TDR uses Docker containers to run services in AWS ECS. Docker containers are stored in ECR repositories. These repos have image scanning enabled. This means that if an image with a known vulnerability is pushed to ECR, an alert is sent to the TDR Slack channel and the tdr-secops email address. A scan is also run periodically to check for vulnerabilities in current images (i.e. those tagged with "latest" or a TDR environment tag).
An alert looks like this:
Open the AWS Console for the TDR management account, go to the ECR service and find the repostitory. Open the vulnerability details for the relevant image tag:
Each vulnerability will link to a Common Vulnerabilities and Exposures (CVE) report, which includes details of the component with the vulnerability, which versions are affected, and whether a fix is available.

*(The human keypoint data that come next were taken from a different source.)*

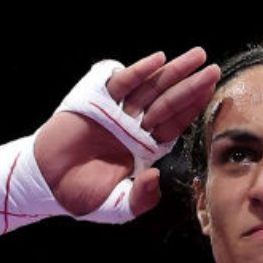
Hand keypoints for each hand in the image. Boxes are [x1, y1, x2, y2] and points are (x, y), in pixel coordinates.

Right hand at [33, 47, 219, 217]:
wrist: (47, 184)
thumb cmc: (82, 195)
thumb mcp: (117, 206)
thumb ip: (140, 199)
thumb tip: (156, 177)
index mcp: (145, 148)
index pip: (175, 124)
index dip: (193, 108)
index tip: (212, 93)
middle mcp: (135, 126)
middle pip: (169, 101)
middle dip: (192, 85)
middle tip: (214, 68)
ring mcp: (117, 111)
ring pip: (151, 88)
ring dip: (173, 71)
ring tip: (197, 56)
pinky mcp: (96, 100)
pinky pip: (122, 83)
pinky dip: (139, 72)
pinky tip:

To fix the vulnerability, you will need to rebuild the image and potentially
update the Dockerfile. To find the Dockerfile that the image was built from,
check the ECR repository's tags, and look for the one named ImageSource:
The base Docker image may already include this fix, so it's worth rebuilding and redeploying the image to see if it fixes the alert:
- To rebuild a TDR service image, manually bump the version in the
version.sbtfile and raise a PR. - Once this is merged, it will build and deploy a new image to integration.
Check ECR again once the new image has been pushed. Scan results appear within a few seconds.

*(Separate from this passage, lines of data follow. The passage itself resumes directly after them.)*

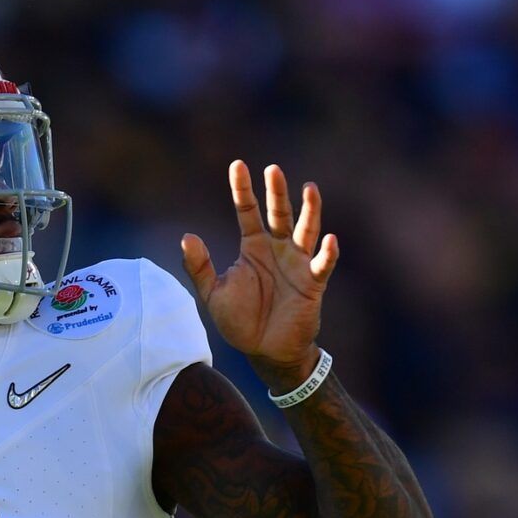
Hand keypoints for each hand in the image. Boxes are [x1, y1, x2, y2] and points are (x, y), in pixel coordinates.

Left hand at [180, 161, 338, 388]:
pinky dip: (327, 253)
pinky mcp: (313, 283)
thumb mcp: (213, 294)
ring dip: (310, 210)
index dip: (242, 190)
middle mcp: (278, 249)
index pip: (247, 212)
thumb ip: (199, 267)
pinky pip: (322, 264)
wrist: (265, 351)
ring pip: (306, 230)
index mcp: (253, 248)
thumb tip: (187, 236)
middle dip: (277, 192)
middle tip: (273, 169)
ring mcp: (297, 263)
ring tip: (310, 188)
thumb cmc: (240, 321)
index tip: (237, 165)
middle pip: (279, 213)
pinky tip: (330, 240)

If you want to check the results of a scan without triggering more Slack and email alerts, create a temporary ECR repo in the Sandbox account, and push the images to that repo first. There is no GitHub action for this, so it will have to be done manually.
If the scan still reports the vulnerability, follow the instructions in the CVE
report to fix it. A common fix is to upgrade the affected package, for example
by adding a command like apk upgrade name-of-package for images which are
based on Alpine Linux. You can then raise a pull request with this change which will deloy once merged.